[Information provided Boundary: Start]

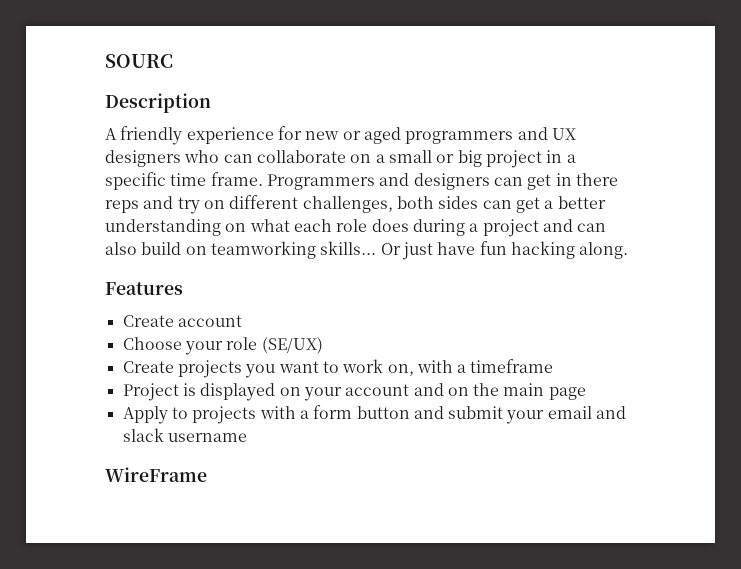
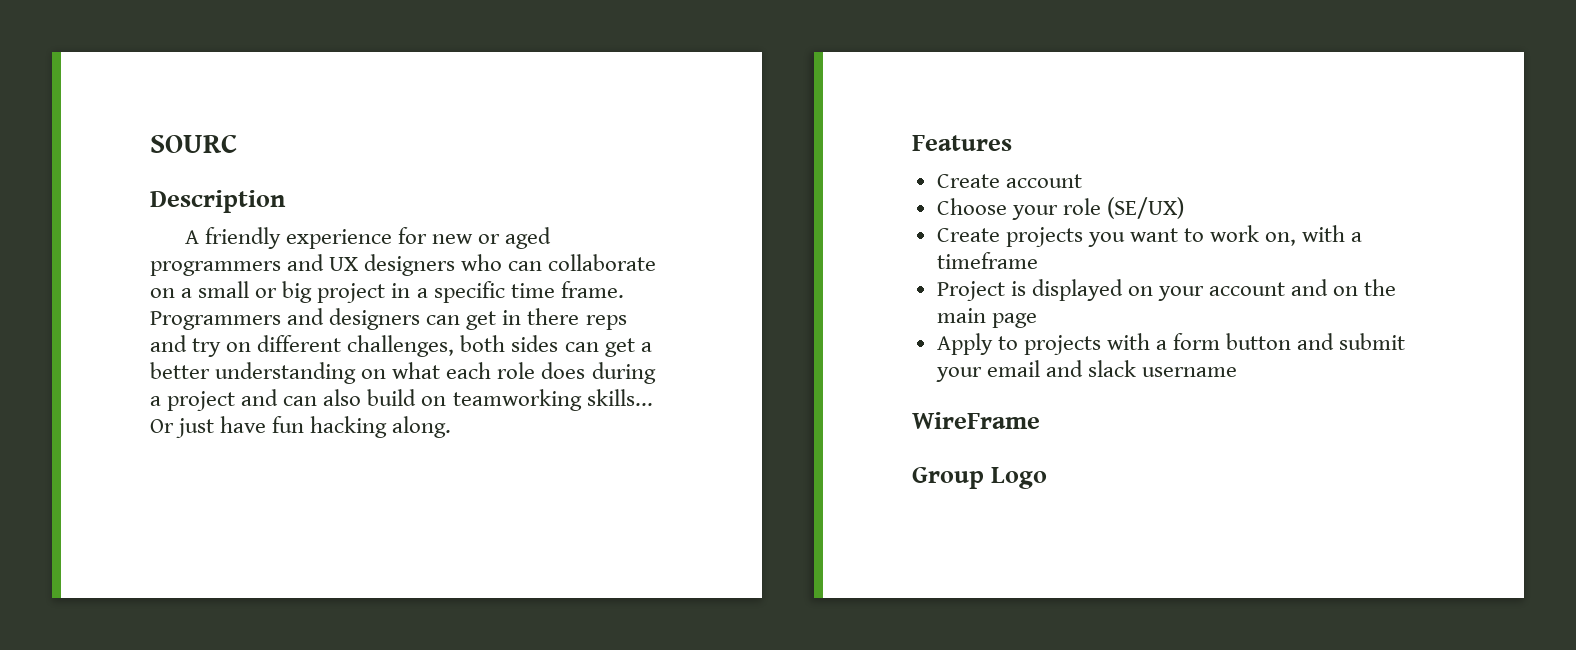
(207, 474) none -> [912,467,1048,489] // Group Logo

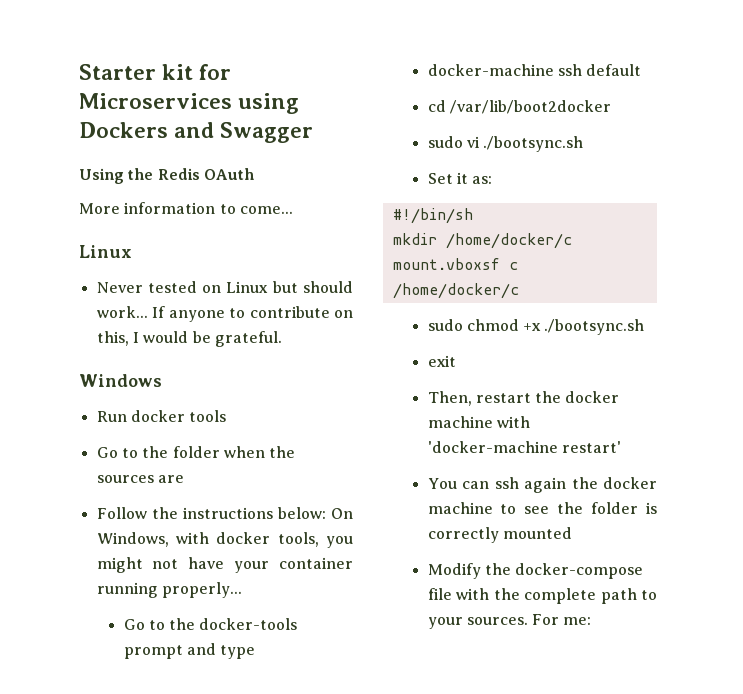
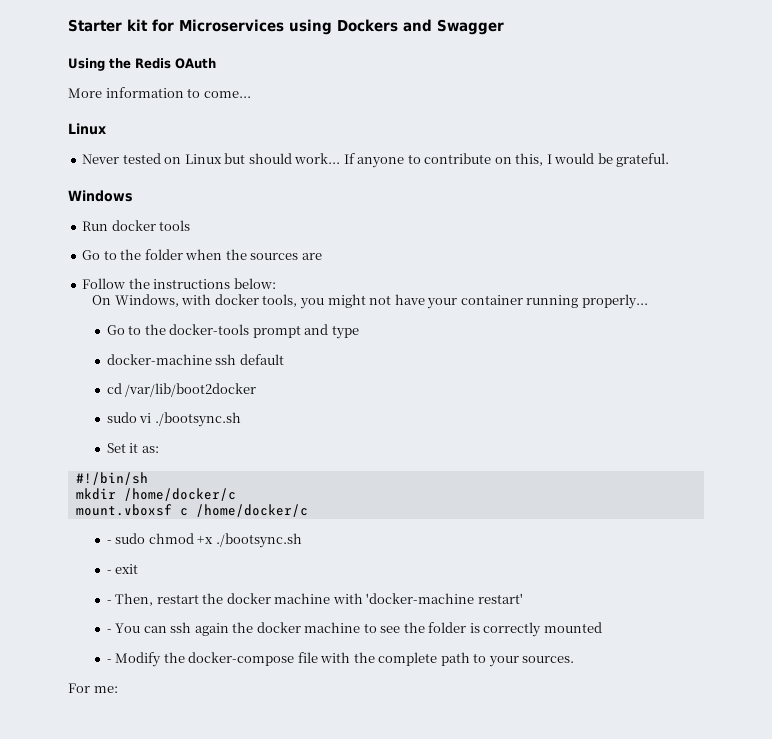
(326, 513) none -> (276, 283) //
(519, 291) none -> [106,540,112,544] -
(645, 327) none -> [106,570,112,574] -
(456, 361) none -> [106,600,112,604] -
(621, 447) none -> [106,629,112,633] -
(572, 533) none -> [106,659,112,663] -
(528, 621) none -> (575, 659) //

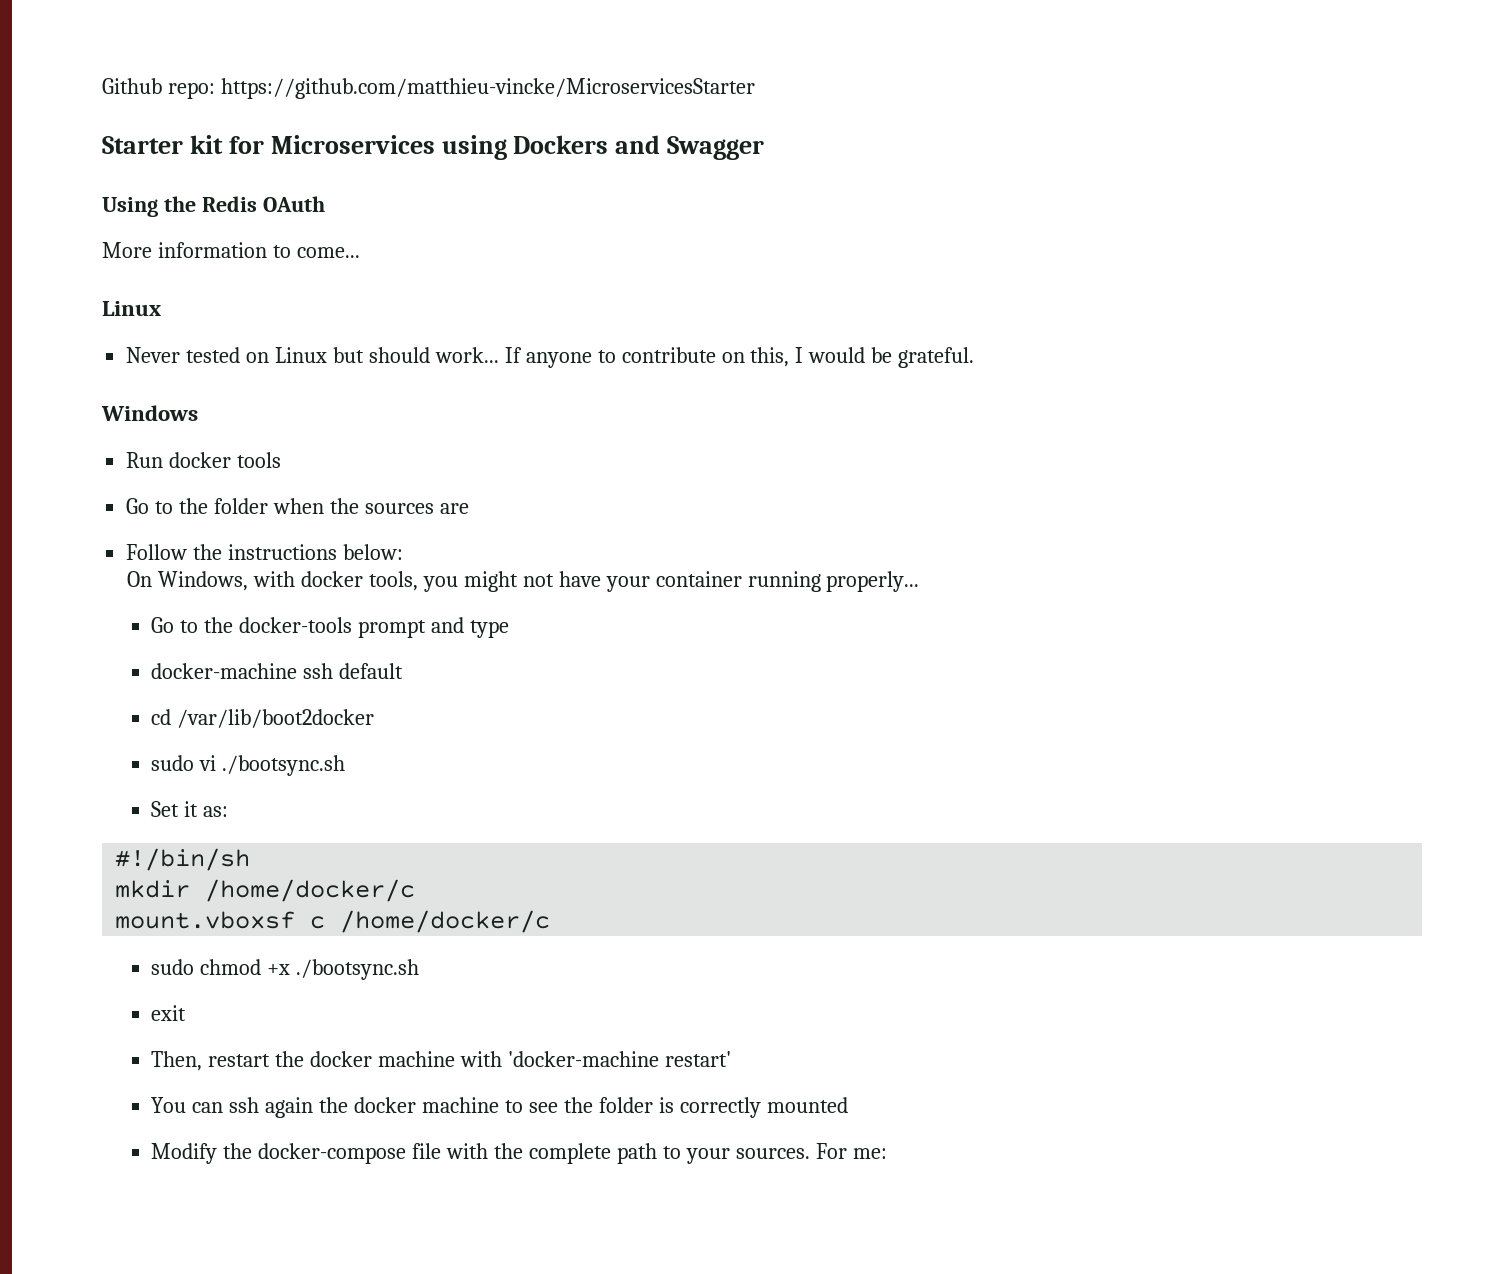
(68, 25) none -> [102,78,755,99] Github repo: https://github.com/matthieu-vincke/MicroservicesStarter //
[106,540,112,544] - -> (551, 921) none
[106,570,112,574] - -> (420, 969) none
[106,600,112,604] - -> (187, 1013) none
[106,629,112,633] - -> (731, 1059) none
[106,659,112,663] - -> (848, 1105) none
(575, 659) // -> (810, 1153) none

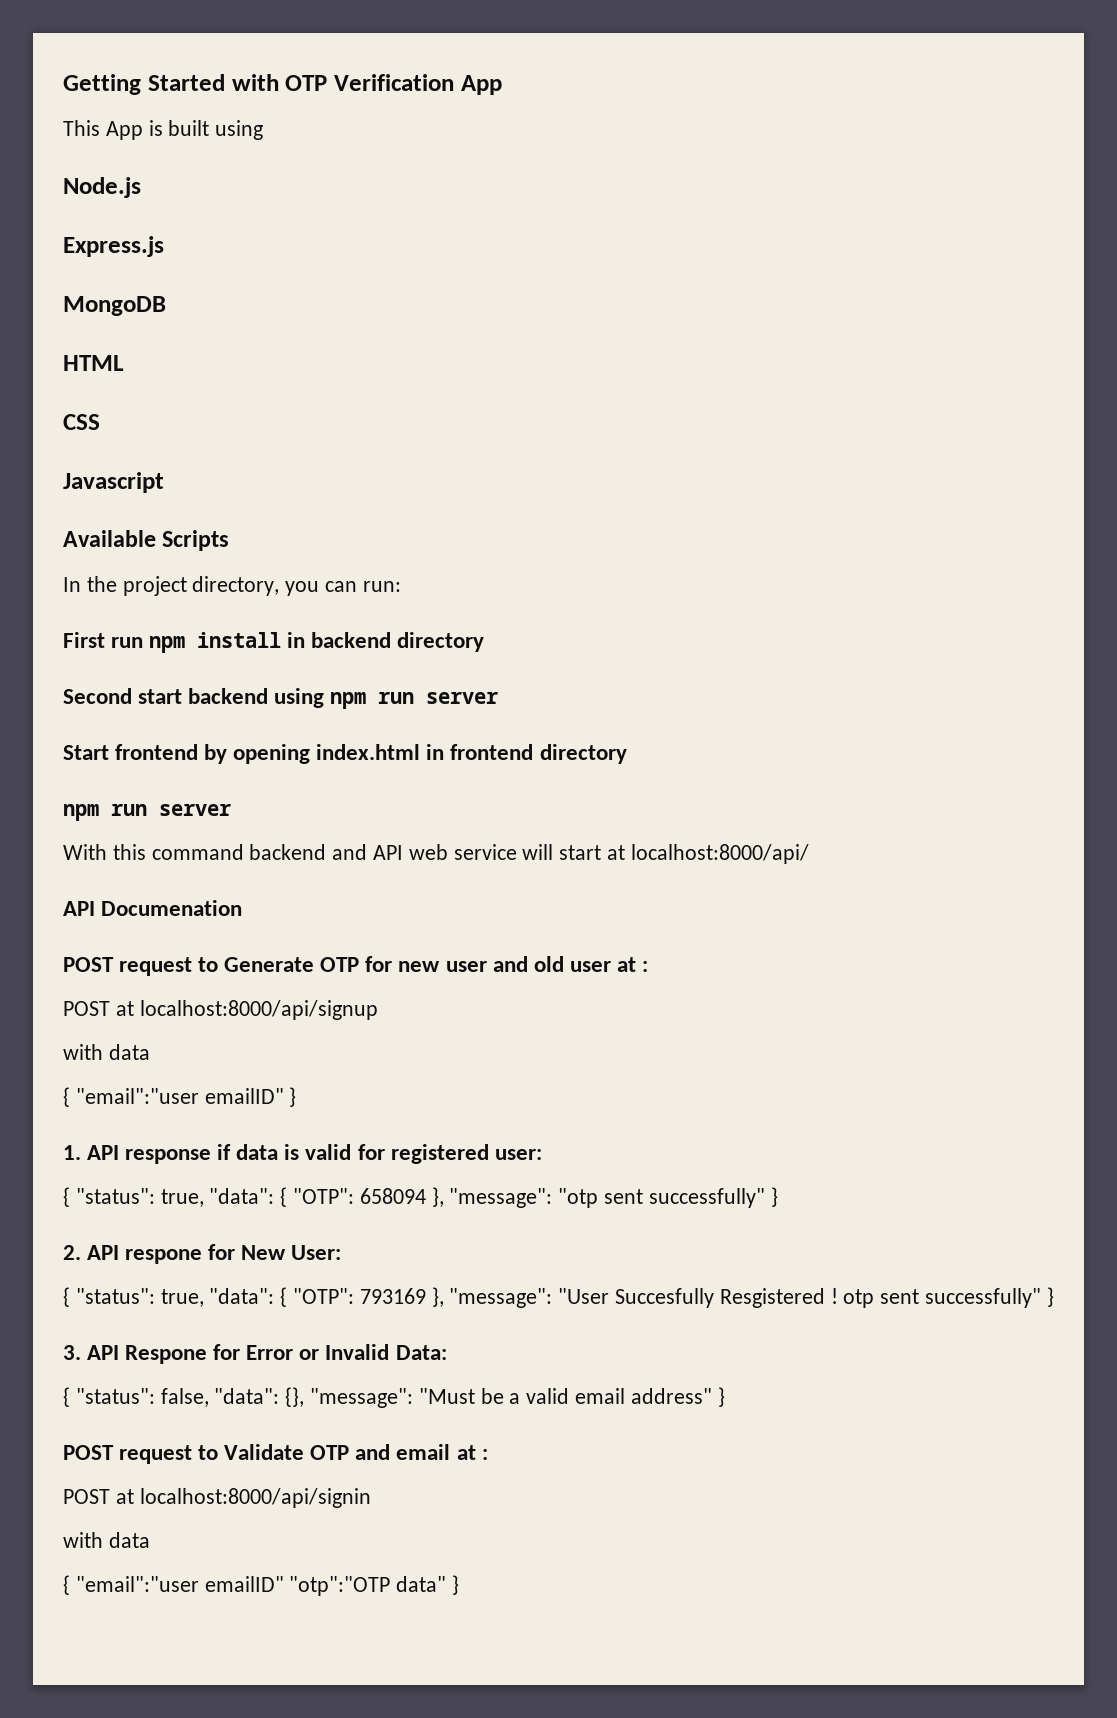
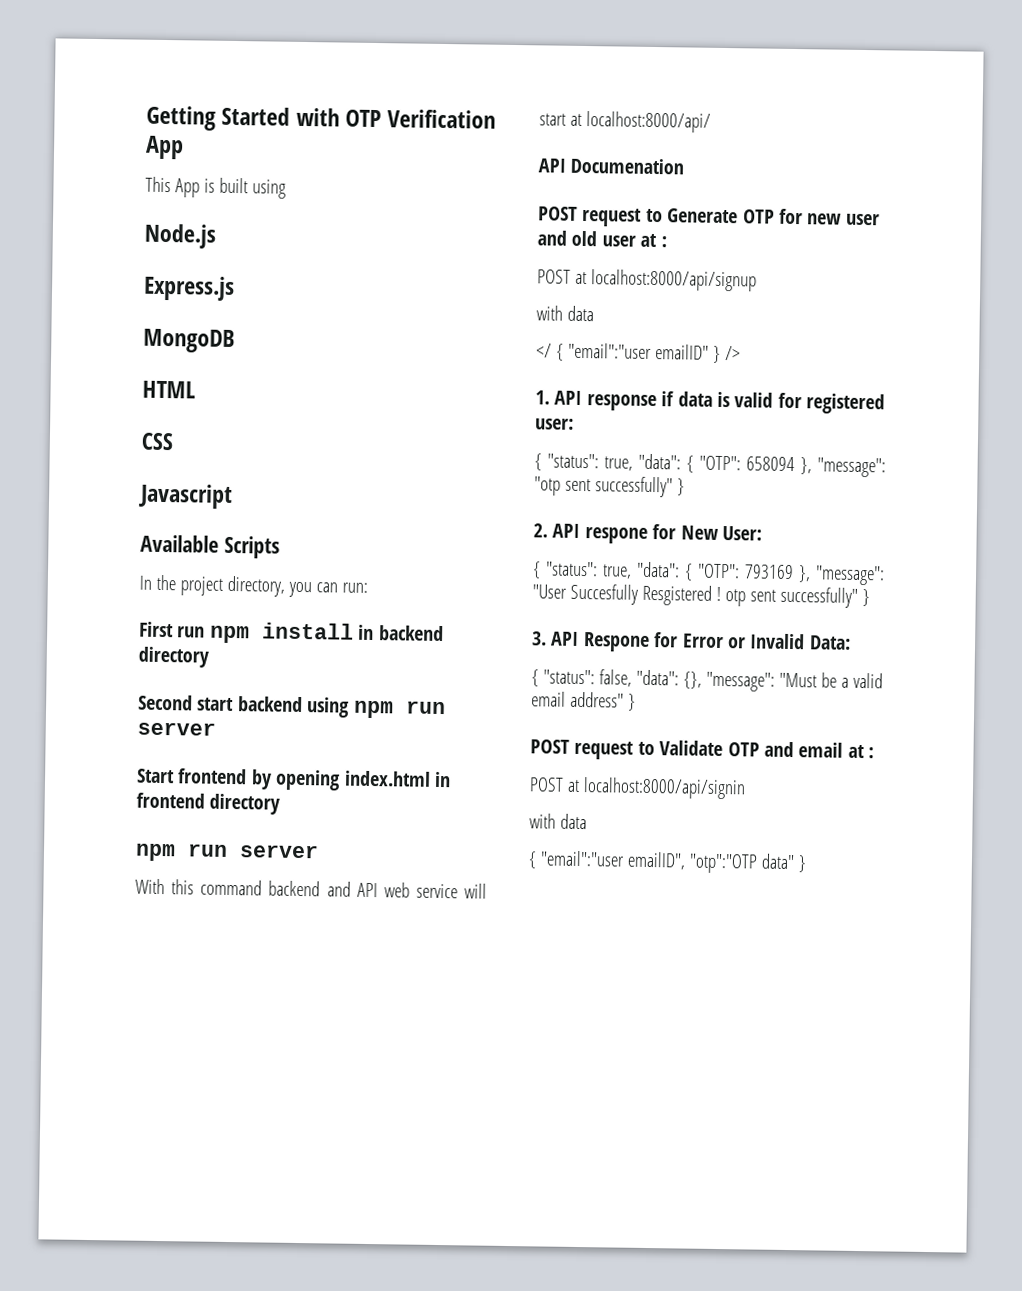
(150, 1052) none -> [536,343,552,358] </
(297, 1097) none -> [724,346,741,361] />
[204,1576,284,1592] emailID" -> [626,851,686,870] emailID",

[Information provided Boundary: End]

Word for word and without pictures, please write out only the lines from the start of the entries through the line containing "(528, 621) none -> (575, 659) //", both included.

**Response box**:
(207, 474) none -> [912,467,1048,489] // Group Logo

(326, 513) none -> (276, 283) //
(519, 291) none -> [106,540,112,544] -
(645, 327) none -> [106,570,112,574] -
(456, 361) none -> [106,600,112,604] -
(621, 447) none -> [106,629,112,633] -
(572, 533) none -> [106,659,112,663] -
(528, 621) none -> (575, 659) //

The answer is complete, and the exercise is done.